The texts of these cantatas are all connected to Marian feasts. That has given the performers the idea to juxtapose them to motets for the respective feasts by Tomás Luis de Victoria. "The combination of cantatas and motets (...) ideally suggests a reconstruction of a conceivable religious spectacle or event in a noble eighteenth-century chapel, where modern and ancient musical styles would have been performed contemporaneously by an ensemble that was perhaps more typical of the eighteenth than the of the sixteenth century", Maria Luisa Baldassari writes in the booklet.

There is no doubt that the stile antico was still held in high esteem in the early 18th century, and some composers even wrote in that style, like Alessandro Scarlatti. So a juxtaposition of cantatas in modern style and motets in ancient style is wholly defensible. But I am not sure whether in Italy in the early decades of the 18th century the music of De Victoria was still known and sung.

What I am very positive about is that the ensemble approaches this repertoire from the perspective of the early 18th century. This means that De Victoria's motets are performed in a baroque manner, with ornaments and some, though moderate, use of dynamics, as well as instrumental accompaniment. Only the four-part motets are performed with voices alone.

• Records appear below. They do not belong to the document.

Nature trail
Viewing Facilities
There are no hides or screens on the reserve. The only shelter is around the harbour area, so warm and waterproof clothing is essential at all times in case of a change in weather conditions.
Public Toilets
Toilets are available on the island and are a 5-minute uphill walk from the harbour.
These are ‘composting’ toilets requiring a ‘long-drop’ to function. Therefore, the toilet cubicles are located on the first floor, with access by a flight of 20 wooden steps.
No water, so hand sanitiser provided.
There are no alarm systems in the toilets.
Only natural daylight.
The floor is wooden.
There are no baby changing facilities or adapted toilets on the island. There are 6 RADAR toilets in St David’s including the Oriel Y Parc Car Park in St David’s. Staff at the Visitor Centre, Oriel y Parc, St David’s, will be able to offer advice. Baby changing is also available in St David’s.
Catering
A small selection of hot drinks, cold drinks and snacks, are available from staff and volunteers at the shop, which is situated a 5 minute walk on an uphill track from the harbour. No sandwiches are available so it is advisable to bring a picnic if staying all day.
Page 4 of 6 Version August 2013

The cantatas are quite short: the shortest takes less than six minutes and nevertheless contains two arias, a recitative and a closing recitative and aria. All arias are written in dacapo form, but otherwise there is little repetition of phrases. The tempi are mostly moderate which probably reflects their character, which is about expression in a mostly delicate and intimate way. This is explained in the booklet, which is a feeble compensation for the lack of English translations of the lyrics. As my knowledge of Italian is rather rudimentary I can't say anything substantial about the relationship between text and music.

The performances are pretty good: all cantatas are sung by Alida Oliva who has a nice voice, although now and then with a little sharp edge. She performs the recitatives in an appropriate way, meaning that the rhythm is treated with the necessary freedom. The arias are also beautifully sung, with tasteful ornamentation. Only in one aria I noticed some uncomfortable upward leaps, but otherwise Ms Oliva's singing is technically secure. The instrumentalists give good support, but in various recitatives archlute and harpsichord alternate, for which I don't see any reason.

The motets are well sung, and although the microphones are quite close to the singers there is a good ensemble here. The voices blend well, and the singers succeed in singing the motets in a baroque style, although less so in the four-part motets. In the last motet, the famous 8-part Ave Maria, Alida Oliva adds some small ornaments to her part.

All in all, I was pleasantly surprised both by Albergati's music and by the performances. It is just a shame that this music can't be fully appreciated because of a lack of translations of the lyrics. That is something this record company, which often releases such interesting recordings, should work at.